Residents of Melbourne’s west took to the streets on 25 September to protest terminal neglect and environmental contamination of working-class suburbs. The protest was organised by Victorian Socialists alongside local community groups. The demonstrators demanded an end to the industrial fires that plague the area, a crackdown on industrial waste dumping, the halting of the third Tullamarine runway project and improved infrastructure, including public transport and green space.
About 20 percent of Melbourne’s industrial-zone land is in the inner west. Corporate negligence has meant the area is rife with toxic industrial fires, dust and noise pollution. Hospitalisation rates for respiratory and heart conditions are well above the Australian average, according to a 2020 report by the Inner West Air Quality Community Reference Group. Hospitalisations for asthma are 40 percent higher in Maribyrnong and Brimbank than the country’s average.
Dutch multinational Azko Nobel has been targeted by residents, who complain of noise and air pollution from the company’s paint factory in Sunshine North. Since 2019, strong odours and high levels of noise have been coming from the factory.
Another important flashpoint has been the Barro Group’s landfill in Kealba. The site has been on fire for more than three years, spewing chemicals and a foul odour onto the surrounding houses as debris from construction sites burns underground.
It would never be allowed to happen in Toorak or Brighton.
“Residents have had to deal with the toxic smoke from it for year upon year—having to close their windows, avoid sending their kids outside. Dealing with nausea, having respiratory symptoms”, Victorian Socialists Western Metro candidate Liz Walsh said in a speech at the demonstration. “And this landfill site is run by one of the richest families in the country.”
The Barro family, which owns the landfill site, has a net worth estimated at more than $1 billion. All of it has come from exploiting workers, polluting their neighbourhoods and lungs, and digging quarries to rip construction materials from the earth. In 2005, a boilermaker was crushed to death at a quarry owned by the family. In the hearings that followed, the judge determined that his death was preventable. The Barros were fined $650,000 for failing to provide a safe system of work and adequate training. Since then, their wealth has more than doubled.
“Living with the physical and psychological impacts of the landfill fires has been devastating for the last three years”, Anna Jezierski, a community organiser, said in a press release.
“Our right to clean air has been taken away from us and the most devastating aspect is that not the EPA, not our minister for environment, not our local state MP and not Brimbank Council have acted with any sense urgency on this matter ... The community have been left to suffer with little help from any of those who should have protected us from this disaster. The west has been forgotten.”
The Environment Protection Authority has received a surge in odour reports relating to the landfill fire this year, reporting 204 in the first two weeks of September. In July and August, there were about 60 per month.
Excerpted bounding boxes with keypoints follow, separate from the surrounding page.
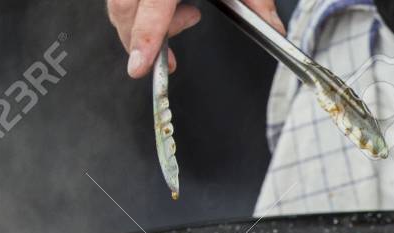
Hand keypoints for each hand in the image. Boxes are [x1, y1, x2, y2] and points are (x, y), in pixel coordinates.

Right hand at [107, 0, 284, 78]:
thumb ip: (257, 0)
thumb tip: (274, 28)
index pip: (150, 7)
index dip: (144, 38)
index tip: (140, 66)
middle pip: (124, 9)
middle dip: (142, 40)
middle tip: (169, 57)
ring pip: (119, 3)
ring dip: (144, 25)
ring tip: (189, 17)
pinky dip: (142, 10)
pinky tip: (177, 8)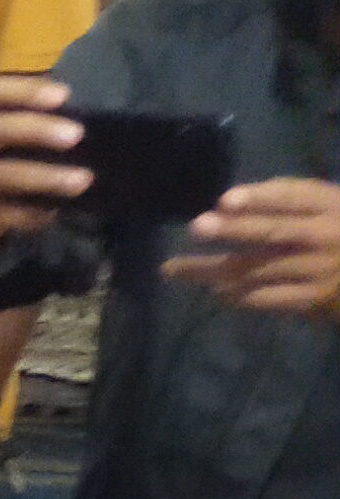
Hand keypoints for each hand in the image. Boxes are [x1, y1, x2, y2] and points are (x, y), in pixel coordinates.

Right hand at [0, 75, 88, 258]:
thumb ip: (22, 116)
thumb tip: (77, 106)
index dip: (23, 91)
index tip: (63, 94)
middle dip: (35, 130)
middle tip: (76, 135)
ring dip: (43, 176)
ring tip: (83, 179)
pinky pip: (0, 213)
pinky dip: (29, 213)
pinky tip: (52, 212)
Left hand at [163, 179, 339, 316]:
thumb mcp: (329, 204)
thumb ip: (288, 197)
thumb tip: (229, 204)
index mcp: (330, 205)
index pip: (294, 197)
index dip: (260, 197)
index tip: (226, 200)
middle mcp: (325, 236)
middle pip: (273, 232)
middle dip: (233, 229)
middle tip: (196, 227)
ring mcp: (319, 271)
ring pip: (260, 269)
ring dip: (214, 270)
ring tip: (174, 269)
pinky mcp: (314, 300)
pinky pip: (268, 298)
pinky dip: (238, 295)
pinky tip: (216, 291)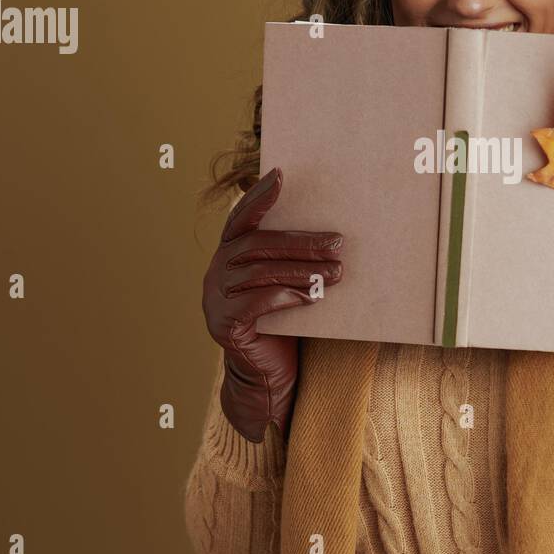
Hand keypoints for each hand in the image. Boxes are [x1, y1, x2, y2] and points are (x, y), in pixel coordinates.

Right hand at [201, 166, 342, 442]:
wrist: (269, 377)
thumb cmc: (284, 326)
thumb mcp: (287, 286)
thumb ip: (292, 260)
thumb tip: (333, 232)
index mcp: (228, 256)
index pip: (241, 219)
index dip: (259, 196)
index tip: (281, 175)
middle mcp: (216, 273)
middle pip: (258, 246)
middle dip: (301, 242)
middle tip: (338, 243)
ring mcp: (215, 299)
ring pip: (261, 272)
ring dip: (304, 270)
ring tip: (338, 271)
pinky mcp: (223, 324)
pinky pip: (258, 302)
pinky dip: (289, 296)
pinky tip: (315, 297)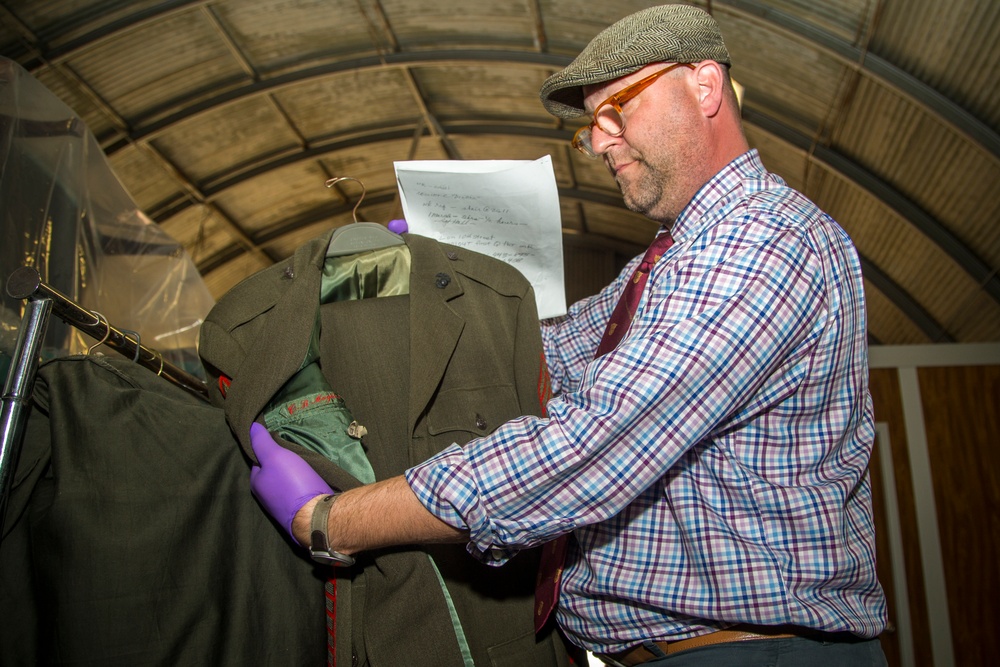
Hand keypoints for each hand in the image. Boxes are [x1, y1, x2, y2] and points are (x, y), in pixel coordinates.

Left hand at [249, 422, 332, 545]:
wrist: (316, 515)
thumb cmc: (292, 483)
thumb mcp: (275, 456)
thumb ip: (262, 442)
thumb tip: (251, 426)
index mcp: (257, 484)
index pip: (258, 462)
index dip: (267, 451)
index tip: (279, 442)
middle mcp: (266, 497)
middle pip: (273, 473)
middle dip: (281, 464)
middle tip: (294, 451)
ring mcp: (282, 506)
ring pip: (286, 483)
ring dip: (293, 474)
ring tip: (304, 463)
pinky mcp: (299, 512)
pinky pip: (298, 492)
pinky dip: (302, 484)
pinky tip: (311, 478)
Barro Group has so far missed three EPA-imposed deadlines to put out the fire. In August, the EPA refused to grant an application to extend the deadline until February 2023—but the fire burns on.
According to the notices issued by the EPA, Barro group can be fined up to $400,000. But so far, only one $8,000 fine has been issued—not even a slap on the wrist for a billionaire family.
To continue generating profits, the ruling class need to be able to rip up and pollute the earth. They have never cared about living conditions for working-class people, and this won’t change as the climate crisis worsens. They watch as the earth burns and toxic smoke fills the air, and all they see are dollar signs as they sit in their mansions on the other side of town.
“Rather than looking to the rich to solve the climate crisis, or focusing on small individual actions like using reusable cups or dietary changes, we think that, to solve the climate crisis, working-class people need to organise against the wealthy”, Walsh said.
“Victorian Socialists understand that it’s when people get organised that we’re powerful.”